HOW TO COMPLETE THIS TASK.
Where a line of the records contains the word "output", show that line.

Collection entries
· · · · ·

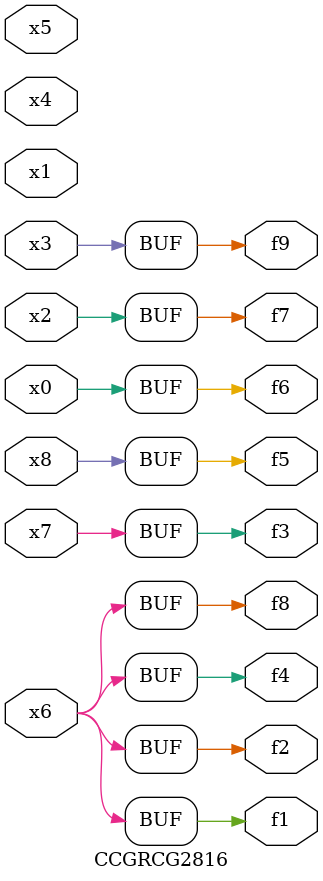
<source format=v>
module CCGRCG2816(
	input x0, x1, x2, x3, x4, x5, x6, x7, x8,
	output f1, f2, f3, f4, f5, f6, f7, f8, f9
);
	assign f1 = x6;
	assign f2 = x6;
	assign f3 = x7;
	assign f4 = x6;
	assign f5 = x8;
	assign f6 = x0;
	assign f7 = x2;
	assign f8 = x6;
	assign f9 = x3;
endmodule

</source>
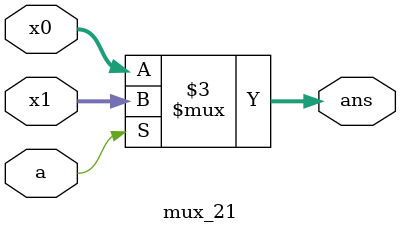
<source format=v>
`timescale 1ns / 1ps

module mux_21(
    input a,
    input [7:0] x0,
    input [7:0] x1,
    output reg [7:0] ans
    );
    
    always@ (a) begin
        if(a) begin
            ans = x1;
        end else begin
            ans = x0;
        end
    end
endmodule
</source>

· · · · ·

RESPONSE BELOW.
	output f1, f2, f3, f4, f5, f6, f7, f8, f9
    output reg [7:0] ans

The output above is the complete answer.